Semialgebraic sets containing irrational power functions

Question

Let $\alpha$ be an irrational number, and consider the set $A=\{(x,x^\alpha),x\ge 0\}\subseteq \mathbb{R}^2$, which is the graph of the function $f(x)=x^\alpha$.

I'm trying to prove/disprove the following:

Let $B$ be a semialgebraic set such that $A\subseteq B$, then there exists $\epsilon>0$ such that $\{(x,x^{\alpha\pm \epsilon}):x\ge 0\}\subseteq B$.

This claim seems obviously true to me, but I don't know it to be true for sure. I'd be happy for any proof/counterexample/direction.

EDIT: As shown in the answer below, the claim is false if we take e.g. $\alpha=\log_2 3$ and the set $B=\{(2,3)\}\cup \{(x,y): x\neq 2\}$.

However, what I intend is for $B$ to be "close" to $A$. As suggested below, a rephrase would be:

Let $B$ be a semialgebraic set such that $A\subseteq B$, and for every $u\in A$ there is an open neighborhood of $u$ in $B$, then there exists $\epsilon>0$ such that $\{(x,x^{\alpha\pm \epsilon}):x\ge 0\}\subseteq B$.

Answer 1

The answer to this question is negative:

Jut take $\alpha$ such that $2^\alpha=3$. Taking into account that $2^n\ne 3^m$ for any natural numbers $n,m$, we can prove that the number $\alpha=\log_23$ is irrational.

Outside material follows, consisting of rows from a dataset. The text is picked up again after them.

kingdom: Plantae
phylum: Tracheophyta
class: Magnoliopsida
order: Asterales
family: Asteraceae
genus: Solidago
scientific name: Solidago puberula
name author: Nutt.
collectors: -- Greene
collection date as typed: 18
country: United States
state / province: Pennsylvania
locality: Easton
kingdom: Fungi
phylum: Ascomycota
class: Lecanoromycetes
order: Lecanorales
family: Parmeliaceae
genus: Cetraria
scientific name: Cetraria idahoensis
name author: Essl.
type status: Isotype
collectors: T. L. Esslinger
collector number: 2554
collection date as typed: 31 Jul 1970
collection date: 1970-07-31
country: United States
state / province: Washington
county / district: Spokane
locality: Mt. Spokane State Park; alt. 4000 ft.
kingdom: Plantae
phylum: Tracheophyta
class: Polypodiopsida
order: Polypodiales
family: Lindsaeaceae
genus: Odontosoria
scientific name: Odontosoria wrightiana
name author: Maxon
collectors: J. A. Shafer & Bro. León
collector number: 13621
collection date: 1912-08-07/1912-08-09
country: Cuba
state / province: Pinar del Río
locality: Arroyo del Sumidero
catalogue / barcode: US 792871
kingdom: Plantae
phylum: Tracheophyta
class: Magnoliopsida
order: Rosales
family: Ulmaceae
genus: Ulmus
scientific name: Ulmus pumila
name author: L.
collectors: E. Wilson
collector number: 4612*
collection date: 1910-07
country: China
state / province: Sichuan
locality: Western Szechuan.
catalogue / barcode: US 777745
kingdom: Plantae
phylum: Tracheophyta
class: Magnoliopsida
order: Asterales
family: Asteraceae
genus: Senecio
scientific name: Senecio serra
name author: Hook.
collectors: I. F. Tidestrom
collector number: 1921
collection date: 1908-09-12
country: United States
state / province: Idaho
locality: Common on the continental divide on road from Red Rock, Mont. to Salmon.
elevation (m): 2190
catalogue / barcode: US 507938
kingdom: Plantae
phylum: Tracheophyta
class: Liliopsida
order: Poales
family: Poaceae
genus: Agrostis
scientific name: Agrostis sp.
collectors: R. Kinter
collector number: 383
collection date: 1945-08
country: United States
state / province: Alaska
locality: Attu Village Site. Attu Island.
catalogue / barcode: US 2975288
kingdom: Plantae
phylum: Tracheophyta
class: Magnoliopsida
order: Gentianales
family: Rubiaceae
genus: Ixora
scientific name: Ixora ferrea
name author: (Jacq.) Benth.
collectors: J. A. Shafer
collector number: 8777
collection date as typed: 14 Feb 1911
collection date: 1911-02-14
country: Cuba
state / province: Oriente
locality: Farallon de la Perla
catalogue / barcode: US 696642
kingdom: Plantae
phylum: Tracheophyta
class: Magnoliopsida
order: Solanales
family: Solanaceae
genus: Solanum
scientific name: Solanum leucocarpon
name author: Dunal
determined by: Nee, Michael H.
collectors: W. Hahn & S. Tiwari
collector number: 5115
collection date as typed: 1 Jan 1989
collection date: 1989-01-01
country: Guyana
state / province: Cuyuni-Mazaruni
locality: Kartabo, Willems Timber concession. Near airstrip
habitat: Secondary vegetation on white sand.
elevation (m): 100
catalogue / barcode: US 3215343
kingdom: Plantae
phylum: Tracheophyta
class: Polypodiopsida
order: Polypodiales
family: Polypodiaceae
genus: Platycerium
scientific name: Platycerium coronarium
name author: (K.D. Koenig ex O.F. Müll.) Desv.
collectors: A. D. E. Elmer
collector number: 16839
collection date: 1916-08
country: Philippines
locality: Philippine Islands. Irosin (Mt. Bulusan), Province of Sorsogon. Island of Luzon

Now observe that the set $A=\{(x,x^\alpha):x\ge 0\}$ is contained in the closed semialgebraic set $B=\{(x,y)\in\mathbb R^2:x\le 2,\; y\le 3\}\cup\{(x,y)\in\mathbb R^2:x\ge 2,\;y\ge 3\}$.

On the other hand, for any $\varepsilon\ne0$ the number $2^{\alpha+\varepsilon}\ne 3$, so $\{(x,x^{\alpha+\varepsilon}):x\ge 0\}\not\subset B$.